• **Challenge**: Copy every one of the lines below word for word, leaving the pictures out of your answer.

• **Dataset extract**:
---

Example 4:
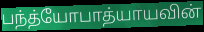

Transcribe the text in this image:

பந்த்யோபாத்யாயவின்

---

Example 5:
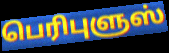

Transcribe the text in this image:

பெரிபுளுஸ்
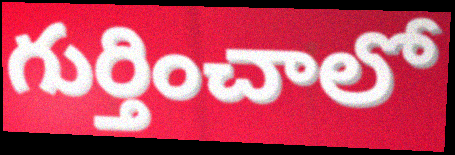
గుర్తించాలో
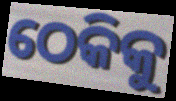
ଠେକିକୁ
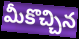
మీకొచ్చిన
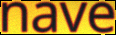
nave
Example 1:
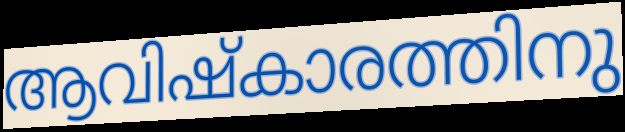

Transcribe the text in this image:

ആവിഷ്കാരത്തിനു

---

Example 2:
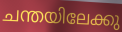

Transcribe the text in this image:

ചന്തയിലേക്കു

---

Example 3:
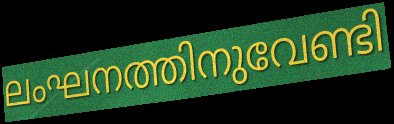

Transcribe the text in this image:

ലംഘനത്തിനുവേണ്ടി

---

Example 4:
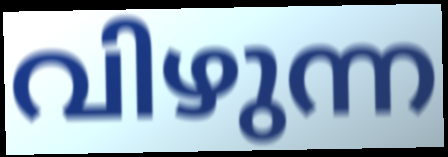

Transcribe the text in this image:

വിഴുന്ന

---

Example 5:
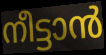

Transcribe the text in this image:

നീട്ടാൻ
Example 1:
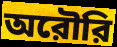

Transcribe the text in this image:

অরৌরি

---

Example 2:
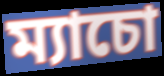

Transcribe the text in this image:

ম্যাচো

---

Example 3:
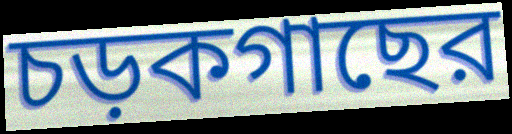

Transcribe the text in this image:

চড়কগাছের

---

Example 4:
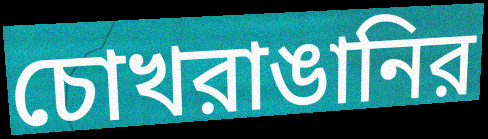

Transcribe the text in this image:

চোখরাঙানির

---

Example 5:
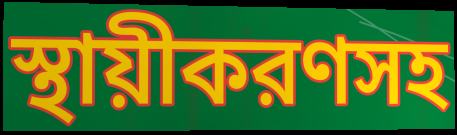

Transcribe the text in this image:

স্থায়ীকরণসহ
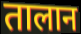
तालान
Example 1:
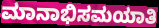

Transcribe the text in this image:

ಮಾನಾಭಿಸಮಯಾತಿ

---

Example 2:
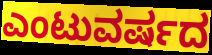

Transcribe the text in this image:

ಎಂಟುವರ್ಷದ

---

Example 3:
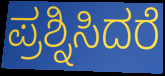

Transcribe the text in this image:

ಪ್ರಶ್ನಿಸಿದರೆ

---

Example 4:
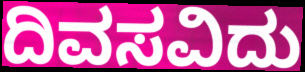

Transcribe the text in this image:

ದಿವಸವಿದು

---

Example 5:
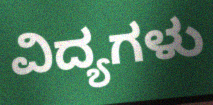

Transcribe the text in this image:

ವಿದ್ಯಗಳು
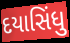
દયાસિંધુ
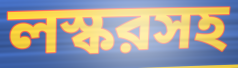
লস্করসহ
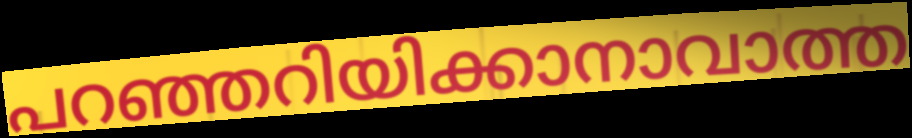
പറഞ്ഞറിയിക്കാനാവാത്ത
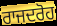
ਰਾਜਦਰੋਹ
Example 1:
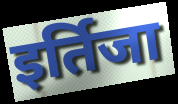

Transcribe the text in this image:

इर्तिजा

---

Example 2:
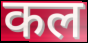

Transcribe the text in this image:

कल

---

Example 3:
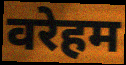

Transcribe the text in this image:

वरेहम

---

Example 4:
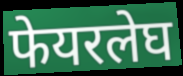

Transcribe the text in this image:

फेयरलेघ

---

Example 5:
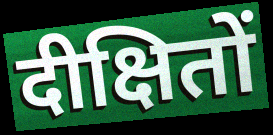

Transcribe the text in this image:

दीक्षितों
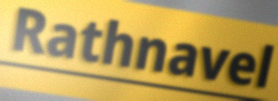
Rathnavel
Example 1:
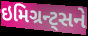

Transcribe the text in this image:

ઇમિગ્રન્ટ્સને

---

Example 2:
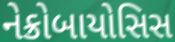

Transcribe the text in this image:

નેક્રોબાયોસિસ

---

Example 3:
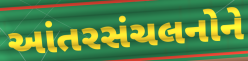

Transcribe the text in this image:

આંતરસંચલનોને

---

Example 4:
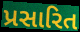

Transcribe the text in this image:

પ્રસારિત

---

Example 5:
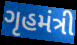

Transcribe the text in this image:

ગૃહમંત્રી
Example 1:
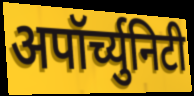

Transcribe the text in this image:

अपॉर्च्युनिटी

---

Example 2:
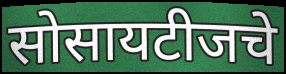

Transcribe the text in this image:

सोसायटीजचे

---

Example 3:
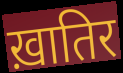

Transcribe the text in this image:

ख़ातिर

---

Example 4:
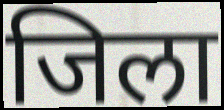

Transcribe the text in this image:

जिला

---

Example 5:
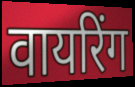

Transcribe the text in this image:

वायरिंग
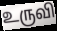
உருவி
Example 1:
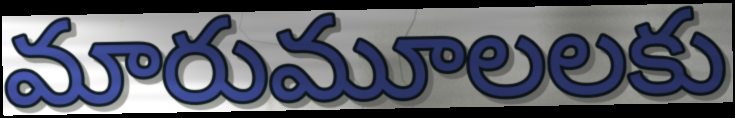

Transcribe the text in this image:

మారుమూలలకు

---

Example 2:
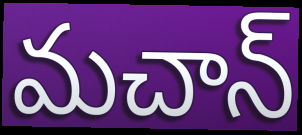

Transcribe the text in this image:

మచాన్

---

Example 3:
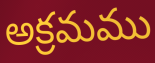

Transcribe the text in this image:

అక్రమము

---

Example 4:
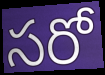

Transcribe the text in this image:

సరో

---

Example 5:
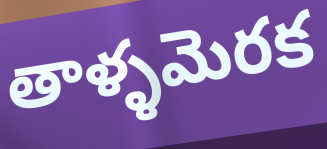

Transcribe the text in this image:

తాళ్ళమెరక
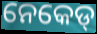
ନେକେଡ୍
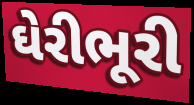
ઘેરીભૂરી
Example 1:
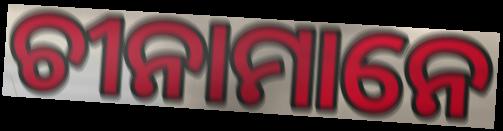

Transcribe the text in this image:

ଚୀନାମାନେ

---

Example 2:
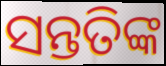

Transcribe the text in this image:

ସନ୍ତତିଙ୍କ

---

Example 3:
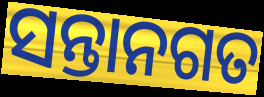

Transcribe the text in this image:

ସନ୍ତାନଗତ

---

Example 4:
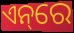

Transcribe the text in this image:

• **Complete output**:
---

Example 4:

Transcribe the text in this image:

பந்த்யோபாத்யாயவின்

---

Example 5:

Transcribe the text in this image:

பெரிபுளுஸ்
గుర్తించాలో
ଠେକିକୁ
మీకొచ్చిన
nave
Example 1:

Transcribe the text in this image:

ആവിഷ്കാരത്തിനു

---

Example 2:

Transcribe the text in this image:

ചന്തയിലേക്കു

---

Example 3:

Transcribe the text in this image:

ലംഘനത്തിനുവേണ്ടി

---

Example 4:

Transcribe the text in this image:

വിഴുന്ന

---

Example 5:

Transcribe the text in this image:

നീട്ടാൻ
Example 1:

Transcribe the text in this image:

অরৌরি

---

Example 2:

Transcribe the text in this image:

ম্যাচো

---

Example 3:

Transcribe the text in this image:

চড়কগাছের

---

Example 4:

Transcribe the text in this image:

চোখরাঙানির

---

Example 5:

Transcribe the text in this image:

স্থায়ীকরণসহ
तालान
Example 1:

Transcribe the text in this image:

ಮಾನಾಭಿಸಮಯಾತಿ

---

Example 2:

Transcribe the text in this image:

ಎಂಟುವರ್ಷದ

---

Example 3:

Transcribe the text in this image:

ಪ್ರಶ್ನಿಸಿದರೆ

---

Example 4:

Transcribe the text in this image:

ದಿವಸವಿದು

---

Example 5:

Transcribe the text in this image:

ವಿದ್ಯಗಳು
દયાસિંધુ
লস্করসহ
പറഞ്ഞറിയിക്കാനാവാത്ത
ਰਾਜਦਰੋਹ
Example 1:

Transcribe the text in this image:

इर्तिजा

---

Example 2:

Transcribe the text in this image:

कल

---

Example 3:

Transcribe the text in this image:

वरेहम

---

Example 4:

Transcribe the text in this image:

फेयरलेघ

---

Example 5:

Transcribe the text in this image:

दीक्षितों
Rathnavel
Example 1:

Transcribe the text in this image:

ઇમિગ્રન્ટ્સને

---

Example 2:

Transcribe the text in this image:

નેક્રોબાયોસિસ

---

Example 3:

Transcribe the text in this image:

આંતરસંચલનોને

---

Example 4:

Transcribe the text in this image:

પ્રસારિત

---

Example 5:

Transcribe the text in this image:

ગૃહમંત્રી
Example 1:

Transcribe the text in this image:

अपॉर्च्युनिटी

---

Example 2:

Transcribe the text in this image:

सोसायटीजचे

---

Example 3:

Transcribe the text in this image:

ख़ातिर

---

Example 4:

Transcribe the text in this image:

जिला

---

Example 5:

Transcribe the text in this image:

वायरिंग
உருவி
Example 1:

Transcribe the text in this image:

మారుమూలలకు

---

Example 2:

Transcribe the text in this image:

మచాన్

---

Example 3:

Transcribe the text in this image:

అక్రమము

---

Example 4:

Transcribe the text in this image:

సరో

---

Example 5:

Transcribe the text in this image:

తాళ్ళమెరక
ନେକେଡ୍
ઘેરીભૂરી
Example 1:

Transcribe the text in this image:

ଚୀନାମାନେ

---

Example 2:

Transcribe the text in this image:

ସନ୍ତତିଙ୍କ

---

Example 3:

Transcribe the text in this image:

ସନ୍ତାନଗତ

---

Example 4:

Transcribe the text in this image:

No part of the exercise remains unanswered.